Directions -
Print every entry exactly once more, omitting each picture.

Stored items
/---
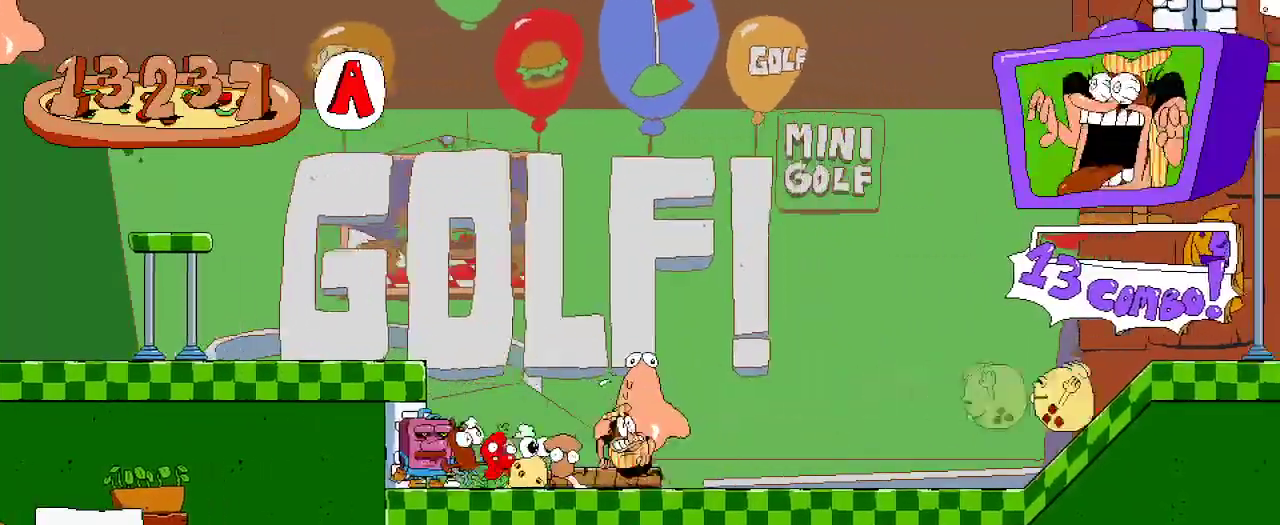
{"dt_ms": 500, "buttons": ["R2", "DPAD_RIGHT"], "left_stick": "center", "right_stick": "center", "events": []}
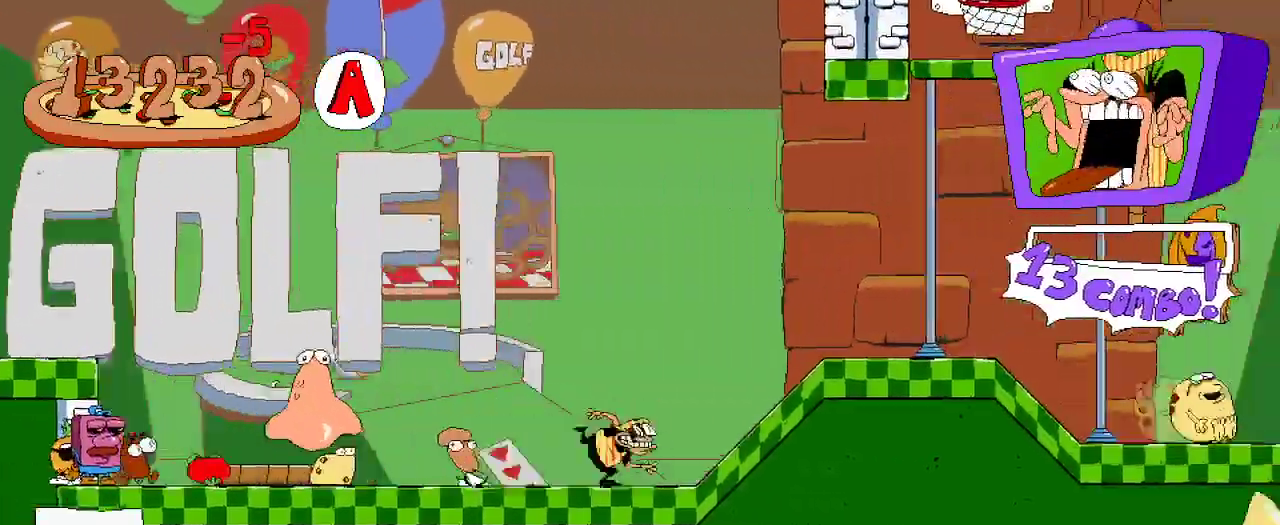
{"dt_ms": 500, "buttons": ["DPAD_RIGHT"], "left_stick": "center", "right_stick": "center", "events": [[333, "R2", "up"]]}
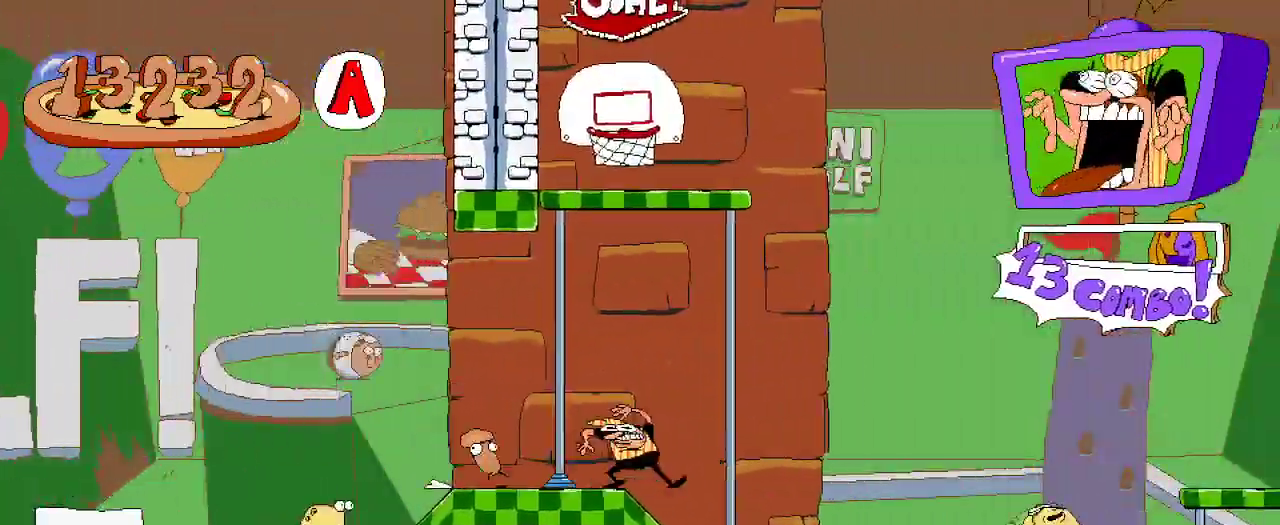
{"dt_ms": 500, "buttons": ["DPAD_RIGHT"], "left_stick": "center", "right_stick": "center", "events": []}
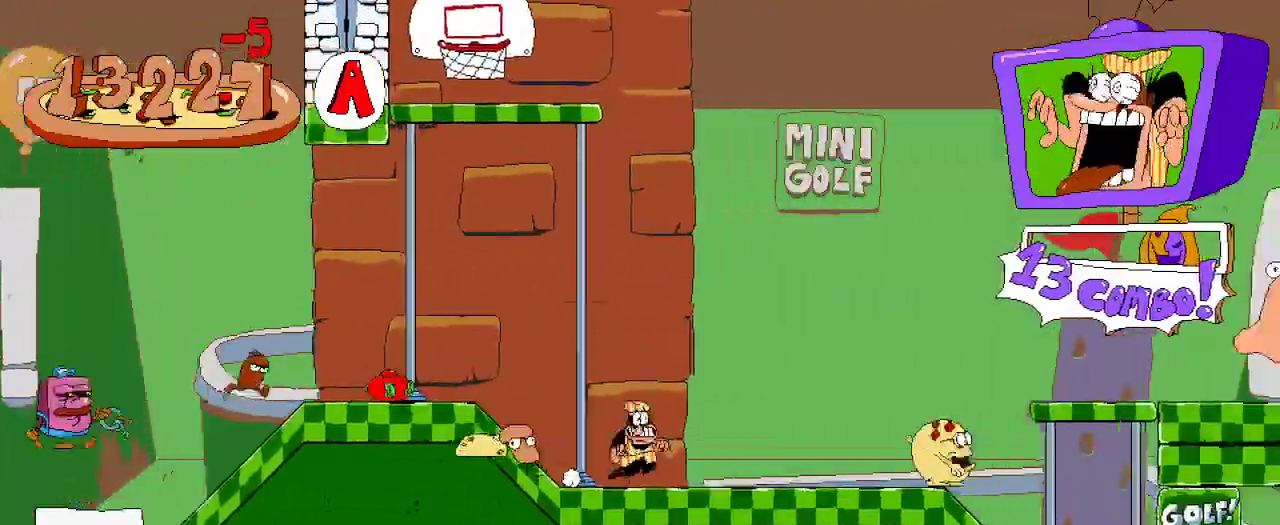
{"dt_ms": 500, "buttons": ["X", "DPAD_RIGHT"], "left_stick": "center", "right_stick": "center", "events": [[400, "X", "down"]]}
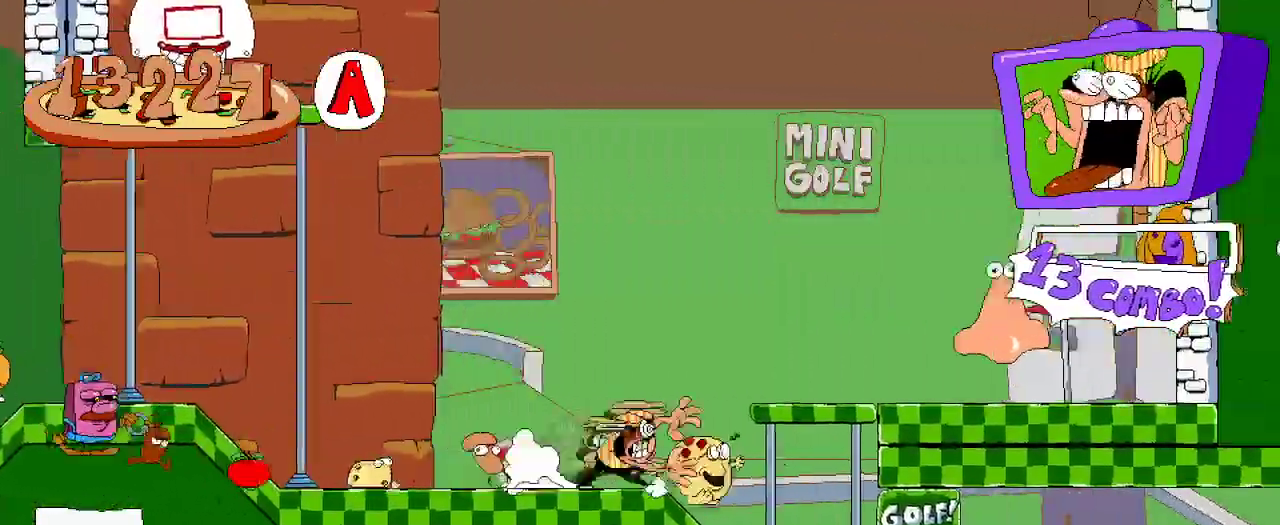
{"dt_ms": 500, "buttons": ["DPAD_UP", "DPAD_RIGHT"], "left_stick": "center", "right_stick": "center"}
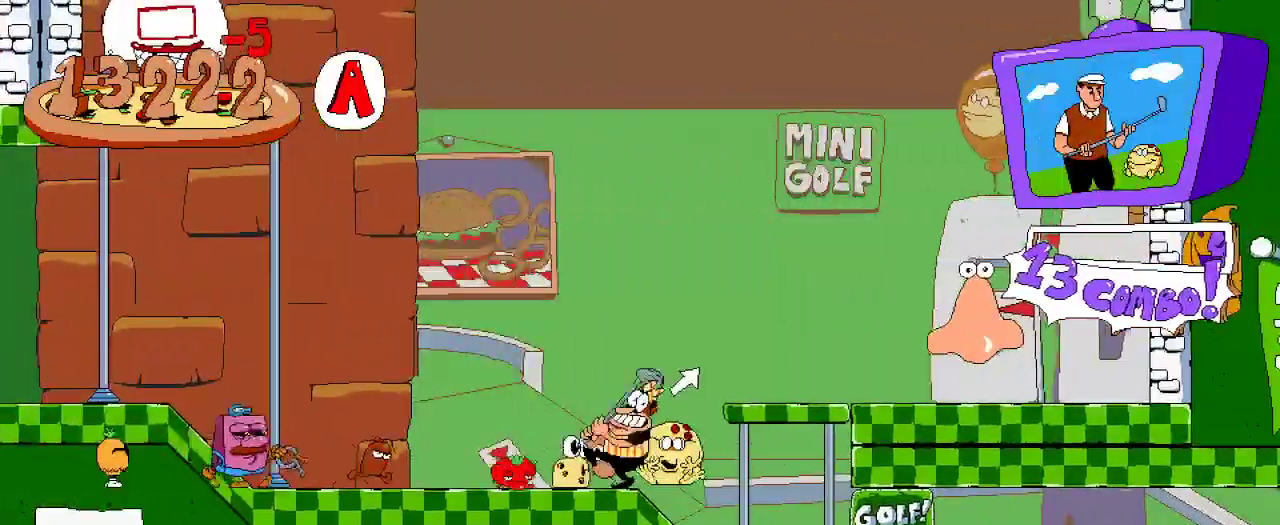
{"dt_ms": 500, "buttons": [], "left_stick": "center", "right_stick": "center", "events": [[133, "DPAD_UP", "up"], [167, "DPAD_RIGHT", "up"]]}
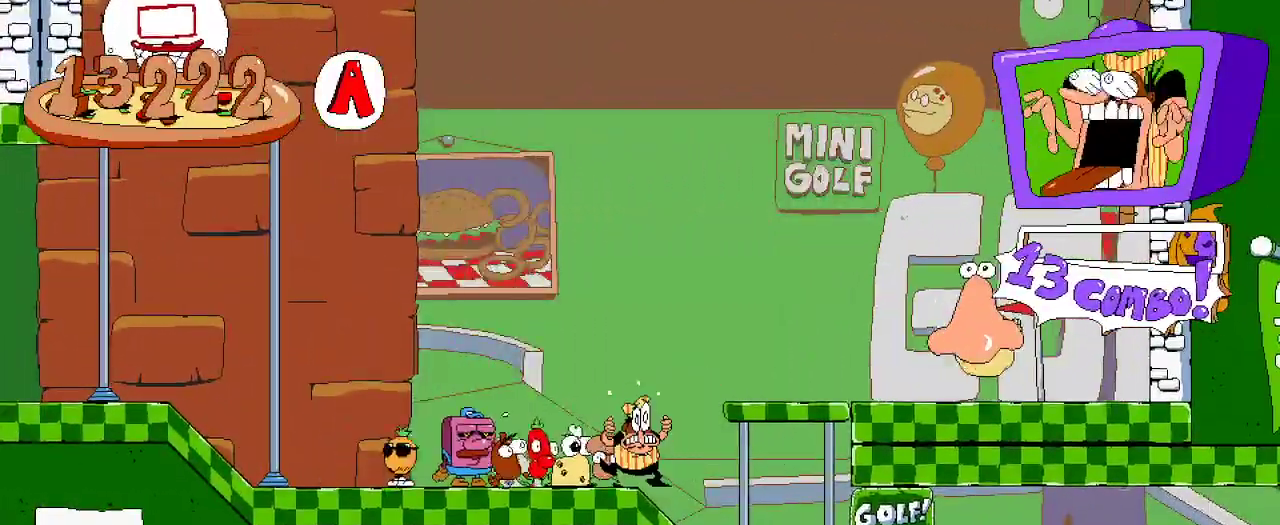
{"dt_ms": 500, "buttons": ["DPAD_RIGHT"], "left_stick": "center", "right_stick": "center", "events": [[133, "DPAD_RIGHT", "down"], [167, "A", "down"], [400, "A", "up"]]}
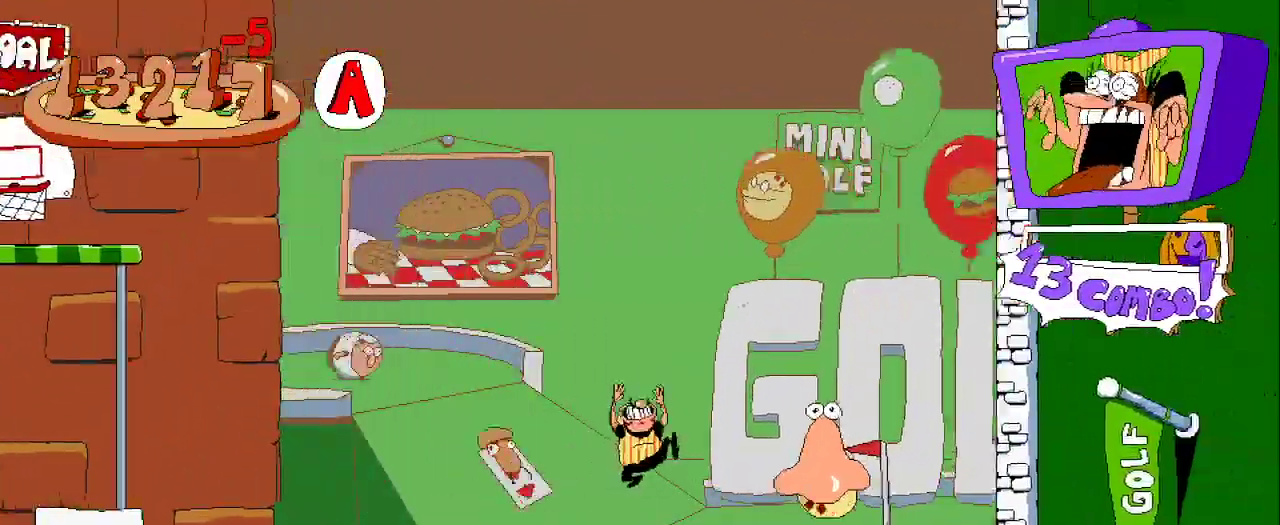
{"dt_ms": 500, "buttons": [], "left_stick": "center", "right_stick": "center", "events": [[500, "DPAD_RIGHT", "up"]]}
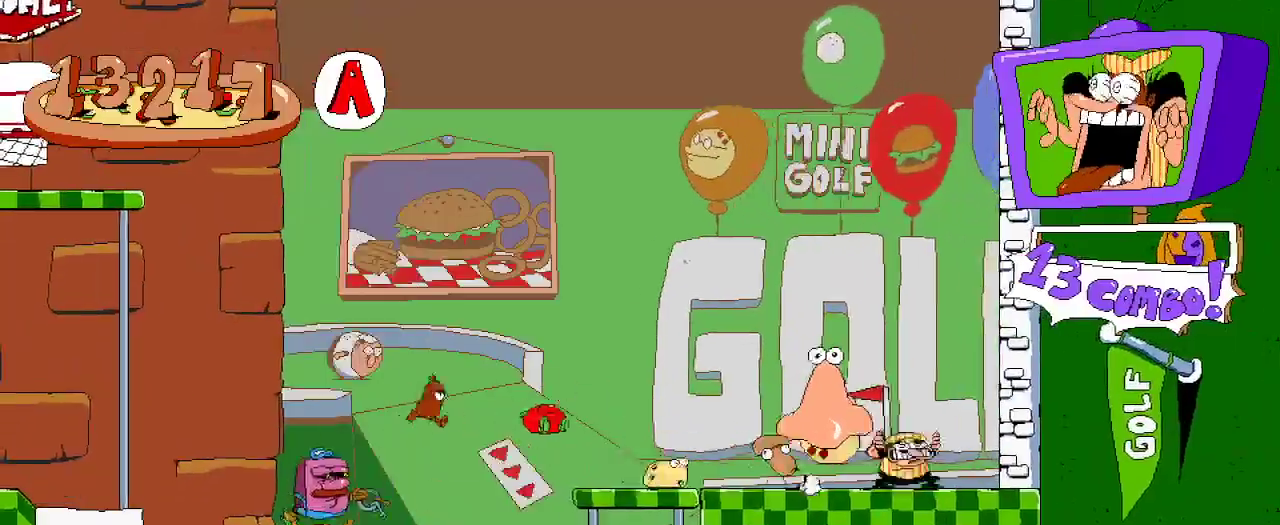
{"dt_ms": 500, "buttons": ["DPAD_UP", "DPAD_LEFT"], "left_stick": "center", "right_stick": "center", "events": [[100, "DPAD_LEFT", "down"], [167, "X", "down"], [233, "DPAD_LEFT", "up"], [333, "X", "up"], [367, "DPAD_UP", "down"], [400, "DPAD_LEFT", "down"]]}
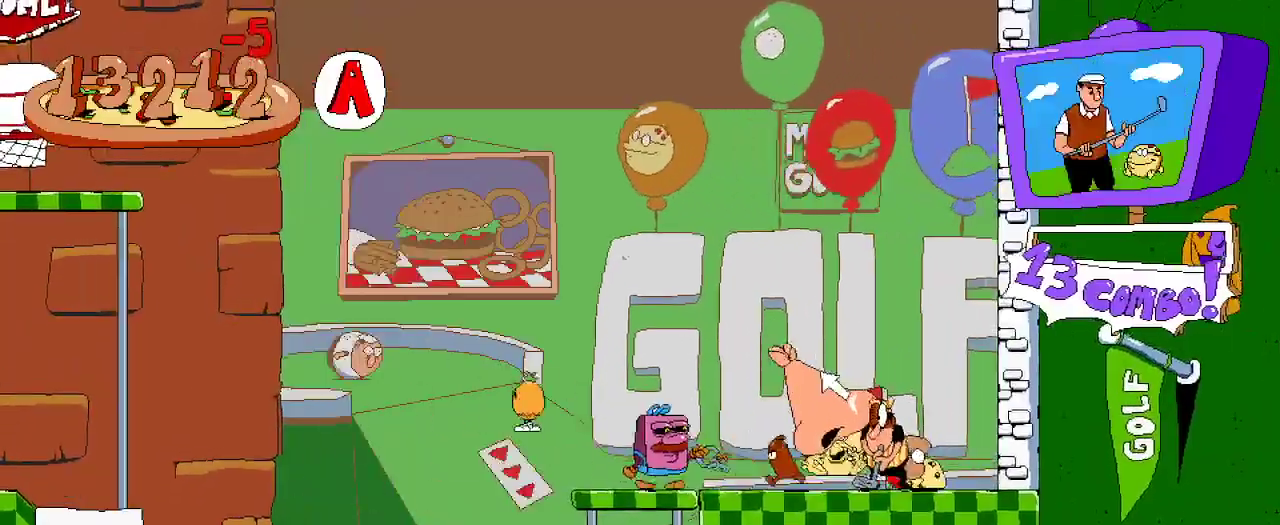
{"dt_ms": 500, "buttons": ["DPAD_UP", "DPAD_LEFT"], "left_stick": "center", "right_stick": "center", "events": [[267, "X", "down"], [400, "X", "up"]]}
\---
Output of the task -
{"dt_ms": 500, "buttons": ["R2", "DPAD_RIGHT"], "left_stick": "center", "right_stick": "center", "events": []}
{"dt_ms": 500, "buttons": ["DPAD_RIGHT"], "left_stick": "center", "right_stick": "center", "events": [[333, "R2", "up"]]}
{"dt_ms": 500, "buttons": ["DPAD_RIGHT"], "left_stick": "center", "right_stick": "center", "events": []}
{"dt_ms": 500, "buttons": ["X", "DPAD_RIGHT"], "left_stick": "center", "right_stick": "center", "events": [[400, "X", "down"]]}
{"dt_ms": 500, "buttons": ["DPAD_UP", "DPAD_RIGHT"], "left_stick": "center", "right_stick": "center"}
{"dt_ms": 500, "buttons": [], "left_stick": "center", "right_stick": "center", "events": [[133, "DPAD_UP", "up"], [167, "DPAD_RIGHT", "up"]]}
{"dt_ms": 500, "buttons": ["DPAD_RIGHT"], "left_stick": "center", "right_stick": "center", "events": [[133, "DPAD_RIGHT", "down"], [167, "A", "down"], [400, "A", "up"]]}
{"dt_ms": 500, "buttons": [], "left_stick": "center", "right_stick": "center", "events": [[500, "DPAD_RIGHT", "up"]]}
{"dt_ms": 500, "buttons": ["DPAD_UP", "DPAD_LEFT"], "left_stick": "center", "right_stick": "center", "events": [[100, "DPAD_LEFT", "down"], [167, "X", "down"], [233, "DPAD_LEFT", "up"], [333, "X", "up"], [367, "DPAD_UP", "down"], [400, "DPAD_LEFT", "down"]]}
{"dt_ms": 500, "buttons": ["DPAD_UP", "DPAD_LEFT"], "left_stick": "center", "right_stick": "center", "events": [[267, "X", "down"], [400, "X", "up"]]}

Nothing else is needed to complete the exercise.